On October 21, 2005, Sen Tom Coburn (R-OK) offered an amendment to remove funds for the Gravina Island and Knik Arm bridges, and divert the funds to rebuild a bridge over Lake Pontchartrain that was damaged by Hurricane Katrina. Republican Senator Ted Stevens of Alaska became the object of strong media criticism when he strongly opposed diverting the Gravina and Knik Arm Bridge funds to help in the disaster aid.[10] In his speech on the Senate floor, Stevens threatened to quit Congress if the funds were removed from his state.
Wait...

Republican Sen. Tom Coburn's amendment to rescind federal money from the Knik and Gravina bridges won him the fury of Sen.
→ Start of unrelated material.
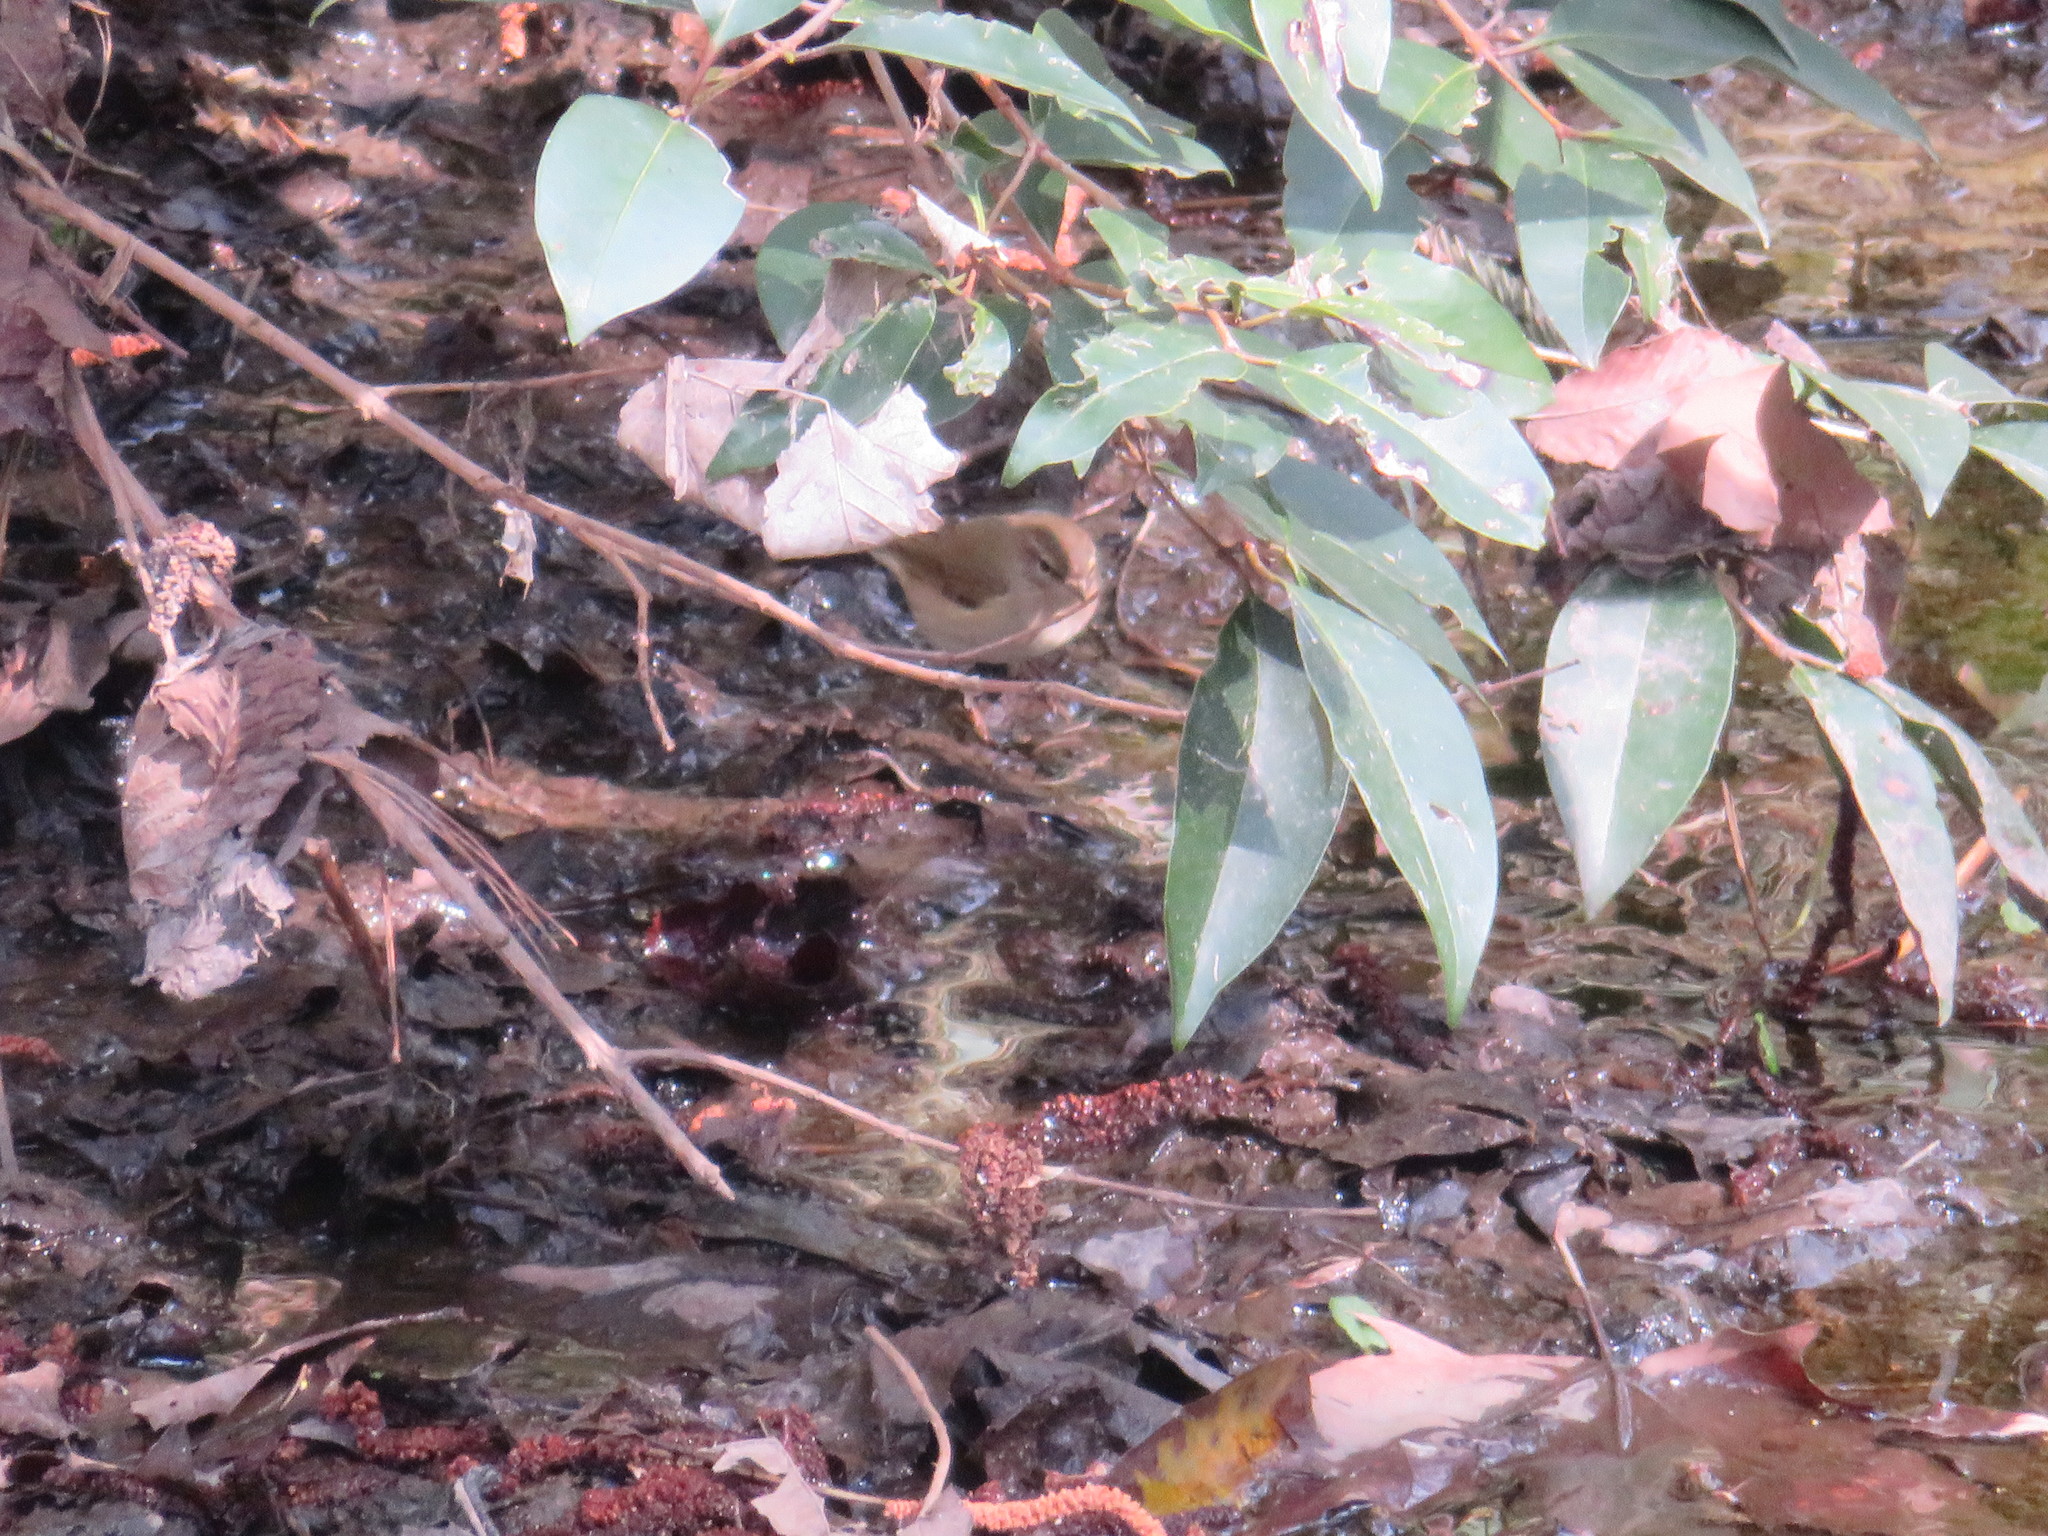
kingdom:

Ted Stevens and only a smattering of votes. His attempt failed 82-15 after fist-pounding arguments from Stevens, R-Alaska.
Stevens threatened to quit, to become a "wounded bull on the floor of this Senate," and he vowed that if his colleagues passed the bill, "I will be taken out of here on a stretcher."
"I will put the Senate on notice -- and I don't kid people -- if the Senate decides to discriminate against our state, to take money only from our state, I'll resign from this body," he said. "This is not the Senate I came to. This is not the Senate I've devoted 37 years to, if one senator can decide he'll take all the money from one state to solve a problem of another."


p.s. The Alaska GOP is asking for a do-over, since Stevens was improperly convicted after the election.  Presumably, if he'd been improperly convicted before the election, he should just be given back his old seat outright.